Eventually she was arrested and spent over seven months in a rehab center. Since that time she has been sober. Pack said she still attends group counseling meetings, Alcoholics Anonymous, and Narcotics Anonymous meetings. She thanked her grandmother Jeri Pack, who also spoke at the summit and who Amber said "has always been there for me," despite the trouble she caused when she was younger.
"Meth tears the family up," Jeri Pack told the crowd. "It makes your life hell."
She said drugs changed Amber from a "sweet girl" into a "habitual liar and a manipulative person."
Also speaking at both meetings was Appalachian Circuit Superior Court judge Brenda Weaver, who presides over the drug court.
Highlighting the magnitude of meth use in this area, the judge said one in ten residents of north Georgia is a meth user.
She said in truancy court parents routinely test positive--on their court date--for having meth in their system, and their children are subsequently taken into state custody.
"There's no dollar amount on the pain of a child whose mom doesn't care enough to want to take care of them," said Weaver.
Jean Hollaran, executive director of Pickens County DFCS, spoke about the long-term medical costs that can result from meth use.
She said Pickens has the third highest rate of children entering foster care of all the counties in Georgia.

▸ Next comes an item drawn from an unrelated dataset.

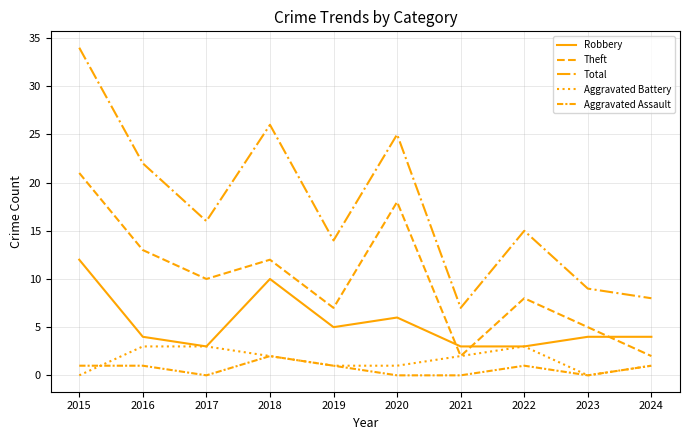

How many lines are shown in the chart?

5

Since July 2005, Hollaran said DFCS has taken 58 children into custody, and 27 of those cases were directly related to the parents' meth use. Many others were taken into DFCS care for reasons indirectly related to drugs.
Hollaran told the story of a child who was taken into DFCS custody at birth, because her mother had been using methamphetamine while she was pregnant.
"The child was born with symptoms of drug babies. She was diagnosed as being developmentally delayed," said Hollaran.
She said the child is unable to digest her food, and will likely require occupational, speech, and physical therapy into adulthood. She is currently under frequent care at clinics and physicians offices, and needs special equipment to carry out everyday tasks.
"I don't have an exact cost of how much has been spent on this one child's medical care, but I know it's a high price to pay," said Hollaran.